In a trustworthy environment, people’s behavior comes from positive assumption towards the rest of the team. Trust is a key building block of all relationships and is especially critical in teams. A lack of trust can break down a team because it threatens productivity, creates a toxic culture, and shuts down communication.

High trust environments help people have better experiences because they feel safe and connected to others. Amy Edmondson’s definitive research links trust to psychological safety:

“It describes a team climate characterized by interpersonal trust and mutual respect in which people are comfortable being themselves.” – A. Edmondson

When trustworthiness is fully integrated into a team’s culture, chances are that each member is willing to encourage open and honest communication that comes from a place of curiosity and safety. Higher quality of creativity is often found in those teams where safe environment, trust and openness are leading against judgmental behaviors. When team members feel that their ideas are not negatively judged, but that are respectfully criticized, creativity and brainstorming take off.


Although it may sound like cliché, showing respect is one of the most widely overlooked behaviours within a team, but it has a big impact on teamwork. When your team members aren’t respectful to each other, small issues become large and tempers flare. Resentment can slowly build as each team member starts to see signs of disrespect.

Defining what the boundaries are and respecting them, make people feel safe and valued. Giving credit about somebody’s work, showing kindness and empathy are all factors that belong to the “full-package“ of respectfulness.

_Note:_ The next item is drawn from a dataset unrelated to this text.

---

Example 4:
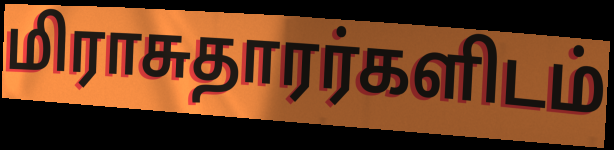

General helpfulness is really important when talking about respect within teams as well. Team members that share their workload and are flexible around their role boundaries to help each other are members that lead their team towards higher working quality and culture satisfaction.

Expectations vs Agreement

“Living and working up to the expectations of leaders and other team members is considered a cowardly way of managing interactions because it allows to easily put the blame on other people.” – S. Chandler

Expectations are the father of all conflicts. Although sometimes conflicts can be seen as beneficial for the growth of the team (e.g. clash of opinions or clash of working methodologies), conflicts generated by the disappointment that an expectation is not met are toxic to the team’s culture. Expectations are not agreements. Agreements are courageous because it brings everyone onto the same page and allows all the different expectations to come under a common decision-making process on how to handle interactions and work.

When agreements are co-created and everyone is clear on the same page, it is likely that work gets done with the least amount of risk and resentment because, after all, human beings don’t like breaking their own words. People love to keep an agreement that they have made it with you.


In a team without a purpose, no member has a compelling reason to connect with teammates either. It is more likely to simply do what’s required, without the effort to build the team beyond the work.

Kimber Lockhart puts it perfectly:

“A sense of purpose is a deep understanding of the reasons behind our efforts and a desire to pour in time and energy because that purpose resonates with the impact we’d like to make on the world.” – K. Lockhart

In contrast to poor-performing teams, high-performing teams thrive in an environment where the purpose is clear and team members are aligned. In such a situation, team members share the same goals, priorities, values and help each other to grow, while the overall atmosphere is invigorating, satisfying, and engaging.

Values alignment, for example, allows all the team members to draw those guidelines that determine which behaviors are more likely to co-create the desired culture and to be accepted.

Although the list of behaviors that foster high-performing teams is much longer and complex, I suggest that the above-mentioned four factors represent the basics where to begin to foster a high-performing culture and team.